Standing out from the crowd
Extra-curricular activities give you a chance to stand out from the crowd and show recruiters what interests you, what you are passionate about, how you spend your free time, and how effectively you can manage your time to meet the demands of an MSc course whilst taking part in other activities.
Extra-curricular activities are any activities you do outside of your studies or internship experiences. They could include: student societies, volunteering, sports, travel, music, business games and competitions, entrepreneurship, or being a student representative.
Demonstrating the skills recruiters look for
Recruiters look for evidence of skills when they are selecting candidates. It is not enough just to say you are good at something – you have to be able to provide proof of your ability. Extra-curricular activities are a great way to show how you have developed the skills recruiters are looking for. For example, if you are involved in a sport, it can demonstrate your team working abilities. Society involvement, especially if you were a member of the executive, can be a great way to demonstrate leadership experience. Being a student representative for your course can demonstrate communication and negotiation skills.
Giving extra-curricular skills equal weight
Because of this, recruiters consider extra-curricular activities to be really important and they will ask you about them in application forms and interviews. Global strategy consultancy McKinsey and Company, for example, gives each section of your CV equal weight, meaning that extra-curricular activities are considered as important as education or work history.
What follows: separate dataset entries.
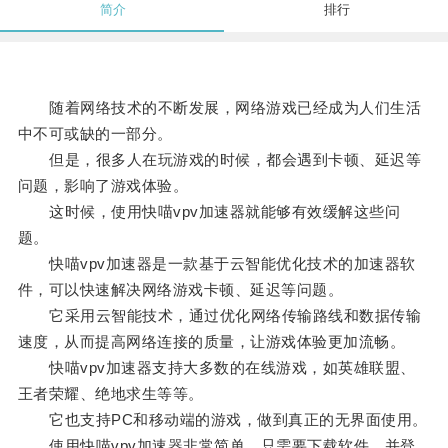
简介
排行
随着网络技术的不断发展，网络游戏已经成为人们生活
中不可或缺的一部分。
但是，很多人在玩游戏的时候，都会遇到卡顿、延迟等
问题，影响了游戏体验。
这时候，使用快喵vpv加速器就能够有效缓解这些问
题。
快喵vpv加速器是一款基于云智能优化技术的加速器软
件，可以快速解决网络游戏卡顿、延迟等问题。
它采用云智能技术，通过优化网络传输路线和数据传输
速度，从而提高网络连接的质量，让游戏体验更加流畅。
快喵vpv加速器支持大多数的在线游戏，如英雄联盟、
王者荣耀、绝地求生等等。
它也支持PC和移动端的游戏，做到真正的无界面使用。
使用快喵vpv加速器非常简单，只需要下载软件，并登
Recruiters expect that you will be doing at least one thing alongside your course this year, although it’s entirely up to you what you do. Think about what kind of skills and experience you would like to develop – are there any areas where you feel you do not have much experience? Then select an activity that will enable you to build these skills. For instance, if you do not have much experience of problem solving, joining a student-consulting group through the Enactus society would be a great way to develop this.
Finally, be realistic about how much you can take on. It is much better to take on a small number of activities and be actively involved in them than to join lots of societies but only go to the occasional event. Think about what you could say about your involvement in that activity in an interview, and how you can get the most out of the experience.